Eric Chitcatt accompagne la sélection féminine du Maroc à la Coupe d’Afrique des Nations, comme préparateur mental. L’Amiénois nous dévoile les secrets de ses techniques pour préparer au mieux son cerveau à une compétition.
Le Maroc donne le coup d’envoi de sa CAN féminine, samedi. La consécration de semaines de préparation pour tout un groupe, alors que la dernière édition date de 2018. Eric Chitcatt a décollé le 8 juin dernier au soir pour se rendre à Rabat. Il y a rejoint sur place l’équipe de football féminine du Maroc et le staff du sélectionneur Reynald Pedros. Aux côtés de l’ancien entraîneur des féminines de l’Olympique Lyonnais, le Picard a pour mission de préparer mentalement les joueuses. S’il préfère le terme « d’accompagnateur de performance » à celui de « préparateur mental », il intervient « sur plusieurs domaines » explique-t-il : « le cerveau c’est les émotions, la concentration, la vision, les mouvements, les pensées négatives, les croyances limitantes, c’est notre moteur. »
Au service de la sélection depuis le mois de février, Eric Chitcatt emmène dans ses bagages ses gadgets et sa méthodologie. Un savoir-faire qu’il a déjà éprouvé dans d’autres contextes avec succès, que ce soit à l’Amiens SC de Christophe Pélissier, avec les Gothiques de Mario Richer ou avec l’équipe de France d’escrime. Mais c’est la première fois qu’il va accompagner une sélection nationale pendant une compétition. Et l’enjeu est de taille. En effet, les équipes du carré final décrocheront leur qualification directe pour la Coupe du monde 2023 en Australie et Nouvelle-Zélande.
« C’est un vrai objectif, la Fédération travaille depuis deux ans pour le développement du football féminin au Maroc, il y a une vraie volonté du Roi et du ministre des Sports de mettre en valeur le foot féminin. » Dans ce contexte, tout est mis en œuvre pour que la sélection atteigne ses objectifs et la préparation mentale ne fait pas exception.
La technologie au service de la performance
La méthode Chitcatt se décompose en trois axes. « Le premier travail qu’on a fait avec l’ensemble des filles et du staff, ça a été d’identifier les profils psychologiques de chacun. J’ai travaillé sur les préférences motrices, les profils émotionnels. Ensuite, les coachs ont organisé des entretiens pour voir comment ils peuvent travailler. » De ces tests, Eric Chitcatt en tire des analyses et des modèles que le staff peut utiliser. Des outils d’autant plus précieux, que le groupe marocain est très hétéroclite, « certaines joueuses ont besoin d’être très protégées, d’autres d’être beaucoup stimulées. » Dans le vestiaire, on parle arabe, anglais ou français. Une partie des joueuses évolue dans des championnats étrangers, alors que les joueuses de haut niveau du championnat national ont un statut particulier, puisqu’elles sont embauchées par l’armée marocaine.

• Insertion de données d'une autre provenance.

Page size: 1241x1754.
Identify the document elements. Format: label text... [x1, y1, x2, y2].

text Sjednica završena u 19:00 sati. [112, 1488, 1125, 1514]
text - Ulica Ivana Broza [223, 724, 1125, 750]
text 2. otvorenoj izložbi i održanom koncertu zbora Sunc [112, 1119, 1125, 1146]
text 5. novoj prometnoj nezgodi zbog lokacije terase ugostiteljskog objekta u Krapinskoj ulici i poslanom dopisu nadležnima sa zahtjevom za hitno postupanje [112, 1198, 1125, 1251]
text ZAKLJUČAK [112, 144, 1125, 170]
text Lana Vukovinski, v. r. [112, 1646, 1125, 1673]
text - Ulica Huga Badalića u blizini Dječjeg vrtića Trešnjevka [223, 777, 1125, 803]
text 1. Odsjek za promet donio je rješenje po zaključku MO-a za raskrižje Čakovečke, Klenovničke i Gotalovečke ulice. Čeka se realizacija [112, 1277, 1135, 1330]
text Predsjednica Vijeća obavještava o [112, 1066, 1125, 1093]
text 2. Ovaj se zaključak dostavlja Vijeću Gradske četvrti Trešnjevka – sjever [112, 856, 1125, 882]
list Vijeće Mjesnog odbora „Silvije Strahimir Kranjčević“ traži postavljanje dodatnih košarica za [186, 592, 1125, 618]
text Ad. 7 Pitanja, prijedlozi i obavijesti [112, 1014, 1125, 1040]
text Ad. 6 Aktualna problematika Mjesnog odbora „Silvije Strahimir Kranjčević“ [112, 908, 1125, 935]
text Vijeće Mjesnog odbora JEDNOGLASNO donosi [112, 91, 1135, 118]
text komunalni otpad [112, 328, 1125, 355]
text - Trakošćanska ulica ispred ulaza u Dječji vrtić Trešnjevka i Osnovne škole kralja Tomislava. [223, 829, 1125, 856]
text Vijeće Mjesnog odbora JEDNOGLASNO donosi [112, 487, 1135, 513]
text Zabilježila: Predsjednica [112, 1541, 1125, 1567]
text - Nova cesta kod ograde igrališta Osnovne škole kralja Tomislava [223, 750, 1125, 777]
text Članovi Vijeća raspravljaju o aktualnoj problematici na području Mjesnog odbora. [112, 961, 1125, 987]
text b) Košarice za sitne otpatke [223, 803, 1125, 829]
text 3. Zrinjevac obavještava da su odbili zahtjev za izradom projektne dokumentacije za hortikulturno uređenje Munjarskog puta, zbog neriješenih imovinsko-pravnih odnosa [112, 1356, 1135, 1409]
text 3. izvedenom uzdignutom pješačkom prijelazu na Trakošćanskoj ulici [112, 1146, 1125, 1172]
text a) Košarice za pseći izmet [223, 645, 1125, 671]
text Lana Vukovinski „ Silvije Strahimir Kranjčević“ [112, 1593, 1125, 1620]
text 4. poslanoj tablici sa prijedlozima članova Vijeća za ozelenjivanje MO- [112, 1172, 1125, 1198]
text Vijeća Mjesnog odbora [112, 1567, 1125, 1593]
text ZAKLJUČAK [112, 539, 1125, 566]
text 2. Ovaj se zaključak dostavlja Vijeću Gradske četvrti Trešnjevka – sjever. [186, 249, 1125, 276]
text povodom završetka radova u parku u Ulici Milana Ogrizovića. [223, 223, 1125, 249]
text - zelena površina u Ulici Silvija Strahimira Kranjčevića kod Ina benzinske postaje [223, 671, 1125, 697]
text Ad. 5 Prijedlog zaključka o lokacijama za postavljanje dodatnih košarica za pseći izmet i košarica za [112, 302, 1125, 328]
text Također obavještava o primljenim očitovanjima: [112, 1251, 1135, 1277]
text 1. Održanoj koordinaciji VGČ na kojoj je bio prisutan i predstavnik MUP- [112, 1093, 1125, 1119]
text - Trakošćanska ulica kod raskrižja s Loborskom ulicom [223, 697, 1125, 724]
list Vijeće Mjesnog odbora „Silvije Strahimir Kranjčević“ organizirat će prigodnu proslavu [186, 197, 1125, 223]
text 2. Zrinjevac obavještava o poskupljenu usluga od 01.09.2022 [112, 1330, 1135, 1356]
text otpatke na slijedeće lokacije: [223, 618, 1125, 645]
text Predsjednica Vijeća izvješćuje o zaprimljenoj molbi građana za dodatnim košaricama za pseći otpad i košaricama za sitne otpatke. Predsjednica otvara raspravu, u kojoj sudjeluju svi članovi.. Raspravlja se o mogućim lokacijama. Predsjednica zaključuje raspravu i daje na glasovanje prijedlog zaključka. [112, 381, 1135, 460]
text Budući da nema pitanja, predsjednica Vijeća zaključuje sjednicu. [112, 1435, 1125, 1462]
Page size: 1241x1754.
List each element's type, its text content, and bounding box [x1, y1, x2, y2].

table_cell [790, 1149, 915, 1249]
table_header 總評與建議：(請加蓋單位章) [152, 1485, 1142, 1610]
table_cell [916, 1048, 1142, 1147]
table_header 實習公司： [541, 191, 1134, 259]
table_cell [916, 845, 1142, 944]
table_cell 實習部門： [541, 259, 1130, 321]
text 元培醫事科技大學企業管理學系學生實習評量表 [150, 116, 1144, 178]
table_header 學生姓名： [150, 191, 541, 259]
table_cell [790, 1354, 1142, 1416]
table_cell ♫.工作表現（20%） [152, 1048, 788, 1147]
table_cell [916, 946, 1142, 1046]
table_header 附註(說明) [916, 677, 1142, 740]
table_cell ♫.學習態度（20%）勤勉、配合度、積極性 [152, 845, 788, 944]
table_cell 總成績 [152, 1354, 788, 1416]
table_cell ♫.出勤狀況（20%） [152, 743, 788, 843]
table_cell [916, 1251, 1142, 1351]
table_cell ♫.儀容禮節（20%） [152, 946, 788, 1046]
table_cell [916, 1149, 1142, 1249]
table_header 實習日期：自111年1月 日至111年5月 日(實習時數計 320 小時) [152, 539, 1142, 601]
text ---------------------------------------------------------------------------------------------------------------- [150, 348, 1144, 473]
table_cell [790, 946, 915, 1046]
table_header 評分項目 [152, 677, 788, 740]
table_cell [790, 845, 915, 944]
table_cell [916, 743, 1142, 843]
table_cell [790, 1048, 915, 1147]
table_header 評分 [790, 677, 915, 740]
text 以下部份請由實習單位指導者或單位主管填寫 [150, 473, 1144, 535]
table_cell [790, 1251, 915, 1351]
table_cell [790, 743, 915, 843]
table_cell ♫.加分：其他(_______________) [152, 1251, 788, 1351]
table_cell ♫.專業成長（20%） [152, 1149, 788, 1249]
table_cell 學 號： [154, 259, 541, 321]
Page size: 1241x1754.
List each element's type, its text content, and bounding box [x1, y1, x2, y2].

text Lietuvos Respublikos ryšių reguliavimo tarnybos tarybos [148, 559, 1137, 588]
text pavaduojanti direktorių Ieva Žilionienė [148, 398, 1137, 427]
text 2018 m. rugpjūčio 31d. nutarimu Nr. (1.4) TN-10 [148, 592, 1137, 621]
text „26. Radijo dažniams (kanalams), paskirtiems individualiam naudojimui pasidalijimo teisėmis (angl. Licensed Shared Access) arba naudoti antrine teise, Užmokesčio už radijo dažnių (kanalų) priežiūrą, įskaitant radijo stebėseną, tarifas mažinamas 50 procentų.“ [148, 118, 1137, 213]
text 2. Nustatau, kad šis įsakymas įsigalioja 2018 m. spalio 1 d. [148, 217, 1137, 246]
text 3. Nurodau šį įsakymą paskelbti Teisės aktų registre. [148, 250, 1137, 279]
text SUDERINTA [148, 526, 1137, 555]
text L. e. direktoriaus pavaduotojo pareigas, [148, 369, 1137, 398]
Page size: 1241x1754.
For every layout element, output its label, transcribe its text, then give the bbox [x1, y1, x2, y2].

Dans un second temps, « on a fait le diagnostic de préparation mentale de chaque joueuse, on a identifié son niveau de stress, de défi, de performance, de maîtrise, d’ennui et par rapport à ça, on est capable d’amener des outils pour y répondre. Je ne décide de rien, jamais je ne donne mon avis sur une joueuse, je donne juste ses caractéristiques. » Ainsi, l’Amiénois de 52 ans ne donne pas seulement des clés de compréhension au staff, mais aide les athlètes à être performant. Pour que la préparation mentale soit efficace, « il faut être volontaire, on ne peut pas gommer la pression, il faut la transformer en disant : j’en ai besoin pour être performant. »
Enfin, « la troisième partie du travail se passe sur le terrain et les salles d’entraînement. On fait de la stimulation visuelle. » Lunettes 3D, capteurs en tout genre viennent ainsi pimenter les séances quotidiennes. « On sait dire mais on n’a pas réussi à le prouver (sic) que la stimulation visuelle permet de réagir plus vite, de maintenir sa concentration. » Ces exercices avec et sans ballon permettent de travailler la prise d’information, la motricité et la coordination. Des caractéristiques indispensables pour des sportifs de haut niveau. Ces méthodes sont encore peu connues en France, elles le sont encore moins au Maroc. « Il y a tout à faire », mais les Marocains sont « ouverts » affirme Eric Chitcatt. Les protocoles qu’il développe seront ensuite utilisés dans les centres de formation de la Fédération royale marocaine de football.